I recently received a phone call from Blue Cross for my son William. The call was fully automated—recordings and voice recognition. It asked if I was William. When I replied that I was not, it asked me to take a message for him. The message was that he was to call a specific phone number.
I passed the information on to William, who is a student at the University of Chicago. He called the number from his cell phone—and was informed, I assume again by a robot responder, that he had to respond from the phone number that the original call had gone to—my home number in San Jose.
He reported the result to me. I called the number. The robot asked me if I was William. I replied that I was not. It asked if I was representing him. I replied that I was. It told me to tell him to call the number and hung up on me.
I called the general Blue Cross number, eventually got through to a human being, and described the elegantly impossible situation that I had encountered. He put me on hold, checked the situation, then informed me that the call was for a survey and he could and would remove William from the list of people being surveyed. I pointed out that the same problem would occur for anyone else being surveyed who was not living at the location of his home phone number and suggested that Blue Cross might want to alter the way they did their survey. My guess, from his response, is that it won't happen.
6 comments:
Since I moved here three years ago, I've been getting repeated reminder calls from Anthem Blue Cross apparently intended for the parents of an infant girl whose family used to have my phone number. ("Remember to get her shots," "Checkups are important for young kids," yadda yadda.) The recordings, which can only be heard if you say you're one of her family, don't give a phone number to call back, and the phone number for A/BC in the phone book leads to a sales rep who has no clue how I can make the calls stop.
It would be nice if we had a free market in phone services so that I could subscribe to one that didn't allow this sort of thing. That isn't possible, but getting rid of one's telephone and using the Internet as a replacement is.
I expect that in twenty years, traditional telephone service will no longer exist.
It's a good example of what happens when computers are put in charge of something. If the programming is wrong, there is very little flexibility to make things happen.
Broadening the idea a little bit, this kind of thing also happens when a bureaucrat is very particular about the rules of their office. A very faithful, nitpicky bureaucrat has a lot of similarity to a computer program.
I would be tempted to ban all telephones from my house, but for the fact that my wife uses them quite heavily.
This is a little confusing - why bother calling Blue Cross when an invisible hand of the market is already at work removing inefficient surveys?
I called United to have them email me my boarding pass. I navigated the robot until it asked if I wanted my boarding pass emailed or faxed to me. I said yes and it asked for my fax number. I said "email" along with a few other chose words. It was not to be dissuaded from it desire to extract a non-existent fax number from me.

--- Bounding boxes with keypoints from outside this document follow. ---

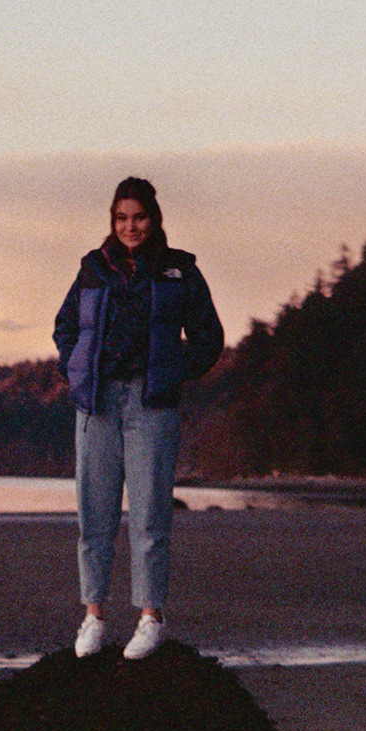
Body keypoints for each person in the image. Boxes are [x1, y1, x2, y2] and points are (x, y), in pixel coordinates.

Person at [53, 176, 225, 659]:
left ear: (154, 219)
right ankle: (93, 617)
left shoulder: (179, 271)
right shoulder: (93, 269)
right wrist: (76, 369)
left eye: (139, 217)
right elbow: (65, 326)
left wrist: (172, 372)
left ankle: (151, 618)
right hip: (97, 405)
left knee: (149, 517)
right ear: (113, 220)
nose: (131, 226)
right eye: (122, 218)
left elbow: (209, 338)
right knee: (95, 516)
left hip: (152, 406)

Who has a fax number anymore?
I discovered that if you hit the # key twice it understands that you want to speak to an operator. It even says, "I sense that you wish to speak with an operator." But then it says, "I can't do that right now." I tried this several times but it became clear that "not right now" didn't mean that operators were too busy, it meant that "at this point in the menu system I'm fixated on getting a fax number and your only means of escape is hanging up."
Your only hope is to hang up, call again, and press the # key twice before it asks if you want your boarding pass emailed or faxed to you.
There will be lots of head scratching going on over there at Blue Cross trying to figure out why their response rates are so low.